- **EXERCISE DETAILS**
List every dollar amount given in the passage below about the Senate Energy-Water spending bill.

- **EXERCISE PASSAGE**
# # #

The Senate Appropriations Committee advanced 30-1 Thursday a $43.8 billion draft Energy-Water fiscal 2019 spending measure before entering into a lengthy consideration of how to dispose of 34 metric tons of weapons-grade plutonium and the development of new low-yield nuclear weapons.

The bill would boost spending for the Energy Department, Army Corps of Engineers and related programs by $566 million compared to fiscal 2018 enacted appropriations and is $7.2 billion more than the Trump administration requested. The House version would fund the same agencies at $44.7 billion.

The committee considered four amendments to the bill and approved two: a manager’s amendment and one from Sen. Joe Manchin III, D-W.Va., to expand the scope and federal agency participation for a study of moving the Appalachian Regional Commission’s headquarters.

Among the amendments not added was a measure, eventually withdrawn, from Sen. Lindsey Graham, R-S.C., to prevent DOE from abandoning the over-budget, behind-schedule MOX facility in South Carolina that was to convert weapons-grade plutonium into fuel for nuclear power plants.

# # #

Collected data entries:
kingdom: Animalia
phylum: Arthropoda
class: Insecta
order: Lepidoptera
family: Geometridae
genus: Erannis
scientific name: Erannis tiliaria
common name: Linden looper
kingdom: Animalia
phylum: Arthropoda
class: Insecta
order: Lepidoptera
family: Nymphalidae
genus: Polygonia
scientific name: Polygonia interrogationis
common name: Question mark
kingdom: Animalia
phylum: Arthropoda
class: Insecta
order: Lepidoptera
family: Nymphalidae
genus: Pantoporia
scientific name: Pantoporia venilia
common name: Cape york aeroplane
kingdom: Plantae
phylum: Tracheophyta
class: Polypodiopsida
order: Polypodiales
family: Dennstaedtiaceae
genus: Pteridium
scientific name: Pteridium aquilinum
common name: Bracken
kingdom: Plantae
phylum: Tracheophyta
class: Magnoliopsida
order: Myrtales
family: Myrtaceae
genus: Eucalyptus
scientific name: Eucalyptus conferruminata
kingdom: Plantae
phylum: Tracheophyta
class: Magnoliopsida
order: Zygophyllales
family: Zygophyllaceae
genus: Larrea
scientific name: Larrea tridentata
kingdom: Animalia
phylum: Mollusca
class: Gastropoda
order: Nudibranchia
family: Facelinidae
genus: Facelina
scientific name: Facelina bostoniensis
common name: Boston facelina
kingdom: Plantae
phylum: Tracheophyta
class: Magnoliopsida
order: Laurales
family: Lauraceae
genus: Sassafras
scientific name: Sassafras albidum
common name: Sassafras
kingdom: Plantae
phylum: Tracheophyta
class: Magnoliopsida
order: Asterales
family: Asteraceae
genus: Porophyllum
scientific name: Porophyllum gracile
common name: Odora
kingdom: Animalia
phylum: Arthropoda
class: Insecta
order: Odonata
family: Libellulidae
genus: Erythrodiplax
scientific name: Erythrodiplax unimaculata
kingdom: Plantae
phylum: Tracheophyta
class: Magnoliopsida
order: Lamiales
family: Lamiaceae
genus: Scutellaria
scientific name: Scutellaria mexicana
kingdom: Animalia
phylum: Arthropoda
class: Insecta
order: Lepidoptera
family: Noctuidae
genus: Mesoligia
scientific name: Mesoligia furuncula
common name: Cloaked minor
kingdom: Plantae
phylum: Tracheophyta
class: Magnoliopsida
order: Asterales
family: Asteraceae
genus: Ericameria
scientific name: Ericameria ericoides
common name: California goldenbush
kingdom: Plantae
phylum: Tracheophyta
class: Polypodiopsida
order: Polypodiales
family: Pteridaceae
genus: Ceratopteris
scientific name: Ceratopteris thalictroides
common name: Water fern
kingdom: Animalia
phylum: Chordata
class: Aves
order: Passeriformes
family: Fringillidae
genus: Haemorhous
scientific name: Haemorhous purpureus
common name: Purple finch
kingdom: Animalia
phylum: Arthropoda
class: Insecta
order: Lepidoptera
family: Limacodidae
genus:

# # #

- **THE COMPLETED TASK**
$43.8 billion, $566 million, $7.2 billion, $44.7 billion